Homestead and Personal Property Exemptions: The Texas Estates Code provides crucial protections for the surviving family members by exempting the homestead and specified personal property from most creditor claims. Surviving spouses, minor children, and adult children living at home at the time of the parent's death benefit from this protection. Up to $100,000 in personal property passes free from claims of general creditors, and if the home is sold, the proceeds also remain exempt.

Set-Asides in Estate Administration: Certain properties must be set aside for the use of the deceased's family. In independent administration, the executor is responsible for this task, while in dependent administration, the court handles it upon application by the interested party.

Right to Use the Homestead for Life: The surviving spouse and minor children have the exclusive right to occupy the homestead for life, regardless of the home being separate property. The surviving spouse's responsibilities include routine maintenance, care, and payment of property taxes and mortgage interest.
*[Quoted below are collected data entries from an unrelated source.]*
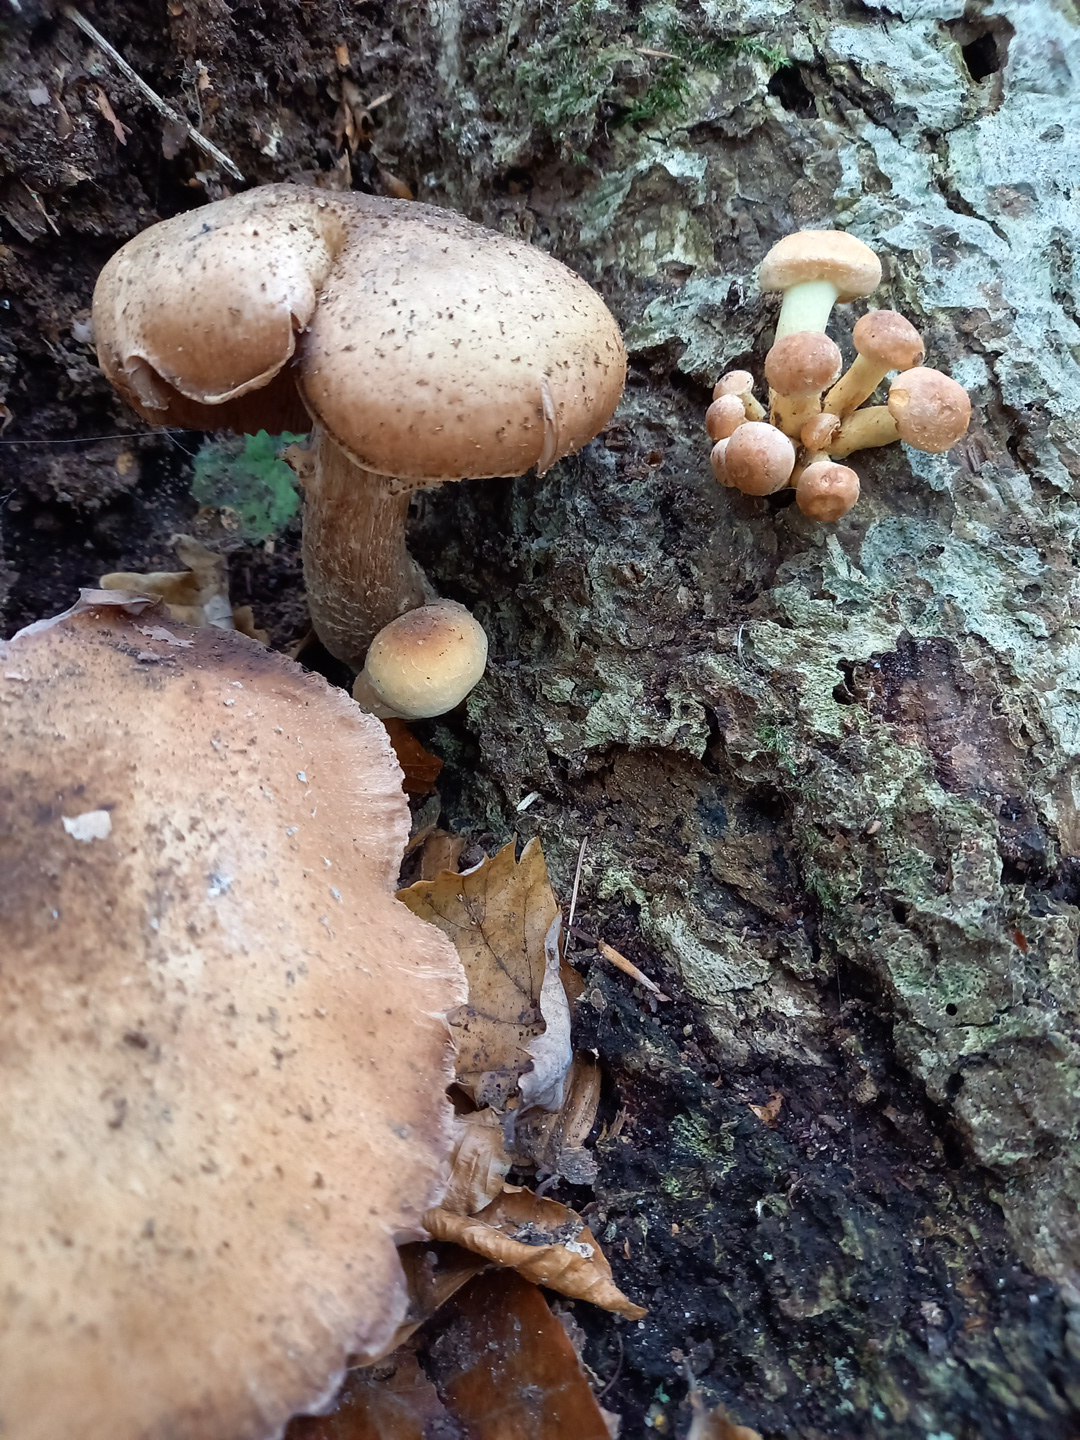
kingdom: Fungi
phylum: Basidiomycota
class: Agaricomycetes
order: Agaricales
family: Physalacriaceae
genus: Armillaria
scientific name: Armillaria lutea
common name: køllestokket honningsvamp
Personal Property Set-Aside: In both independent and dependent administrations, the executor or the court must set aside specific personal property for the surviving spouse, adult incapacitated children, or unmarried adult children until the estate administration is complete.

Allowance in Lieu of Exempt Property or Homestead: If the estate lacks a homestead, the surviving spouse can request an allowance of up to $45,000. The surviving spouse or children can also request a reasonable allowance for any exempt personal property not among the decedent's possessions.

Family Allowance: Surviving spouses, minor children, and adult incapacitated children may be entitled to a family allowance for maintenance for a full year after the decedent's death. The individual seeking the allowance must demonstrate the need, and the allowance takes priority over most other claims against the estate.

Impact on Gifts and Administration Process: Exemptions and allowances under the Texas Estates Code not only influence the administration process but can also impact gifts from the decedent's estate. Gifts intended for others may be affected by these exemptions or allowances. The personal representative may even access non-probate assets to satisfy allowances.

In conclusion, the Texas Estates Code provides a comprehensive framework of benefits and protections for the surviving family members of a deceased individual. Attorneys involved in estate administration should be well-versed in these exemptions and allowances to navigate the complexities of the process successfully.